Blythe's divorce from Wanetta was granted in court on April 13, 1944. Seven months prior on September 4, 1943, Blythe had bigamously married Virginia Dell Cassidy of Bodcaw, Arkansas. Blythe and Virginia remained married until his death in a car crash on May 17, 1946. On August 19, 1946, three months after Blythe's death, Virginia gave birth to their only child, William Jefferson Blythe III. Bill, as a teen, took his stepfather's surname and became known as Bill Clinton, the future 42nd president of the United States. Virginia Blythe-Clinton had no knowledge of Blythe's previous marriages until decades later when The Washington Post ran an extensive story in 1993, based on birth and marriage registry records, to mark Father's Day.

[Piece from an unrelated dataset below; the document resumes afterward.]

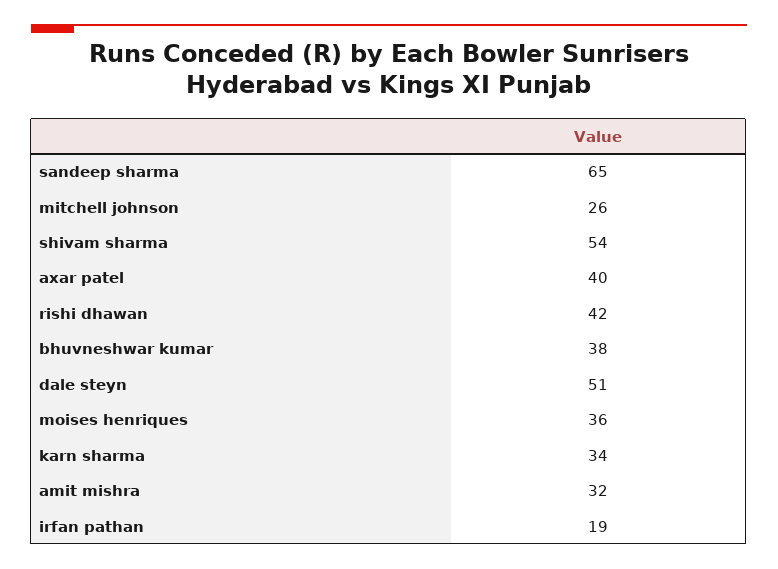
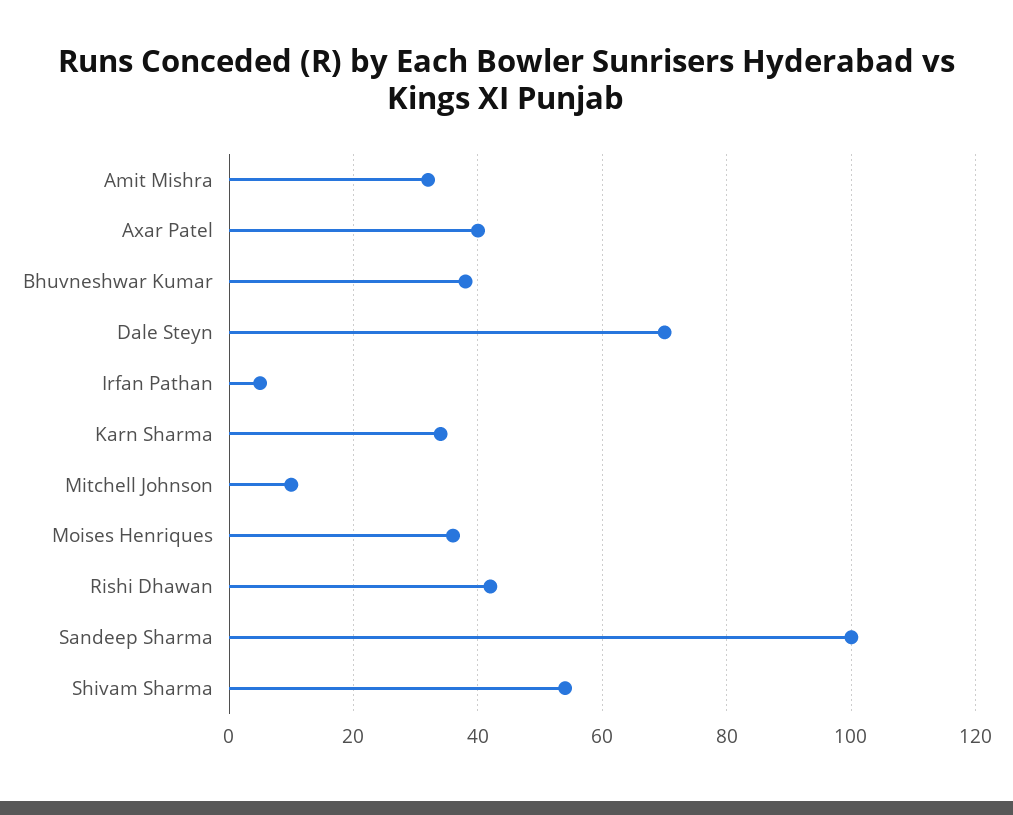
sandeep sharma: 65 -> 100
mitchell johnson: 26 -> 10
dale steyn: 51 -> 70
irfan pathan: 19 -> 5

Blythe's eldest son, Henry Leon Blythe, never knew his biological father or paternal siblings. After their divorce, Virginia Gash moved to California and married first a man named Coffelt, then a man named Charles Ritzenthaler. She had lost touch with Blythe when their son was an infant, after he briefly married and then divorced her sister. Later in life, Henry Leon Blythe took the name Henry Leon Ritzenthaler in honor of his stepfather. Henry ran several small businesses in Paradise, California, including a janitorial business, dying in 2009. He was unaware of his connection to the future president until the presidential campaign of 1992, when an investigation by The Washington Post, based on birth registry records, revealed details of Bill Clinton's family. Ritzenthaler met his half-brother for the first time around that time, and the physical resemblance between the two was remarkable.

==Career==
Blythe was a traveling heavy equipment salesman for most of his brief career. It was while he worked as a travelling salesman that he met and married all his wives. After his fifth wedding in September 1943, Blythe shipped out for military service in World War II. He was stationed in Egypt and Italy. He worked in a motor pool as a mechanic, repairing jeeps and tanks.

After the war ended, Blythe returned to Hope, Arkansas, to be with his wife. Shortly after he returned, he purchased a house in Chicago and readied it to receive his wife and expected child; he was apparently laying the ground for a more settled and conventional married life. Blythe moved to the new house in Chicago while Virginia remained behind in Hope. In Chicago, Blythe returned to his old job as a traveling salesman for the Manbee Equipment Company, which repaired heavy machinery.

==Death==
On May 17, 1946, while traveling from Chicago, Illinois, to Hope, Arkansas, Blythe lost control of his 1942 Buick on U.S. Route 60 outside of Sikeston, Missouri, after one of his car's tires blew out. He survived the crash after being thrown from the car, but drowned in a drainage ditch. There were only three feet (1 meter) of water in the ditch. Three months later, Blythe's widow, Virginia, gave birth to their son, whom she named William Jefferson Blythe III in honor of his father and grandfather. In 1950, Blythe's widow married Roger Clinton Sr.; 12 years later, Blythe's posthumous son legally adopted his stepfather's surname. He has a granddaughter, Chelsea Clinton (with whom he shares a birthday), and three great-grandchildren through Bill.

==Memorial==
Blythe was buried at Rose Hill Cemetery in Hope, Hempstead County, Arkansas. In 1994, Virginia was interred beside him. In Clinton's 2004 autobiography, My Life, the elder Blythe was extensively mentioned, including a visit that Clinton made to the site where his father drowned.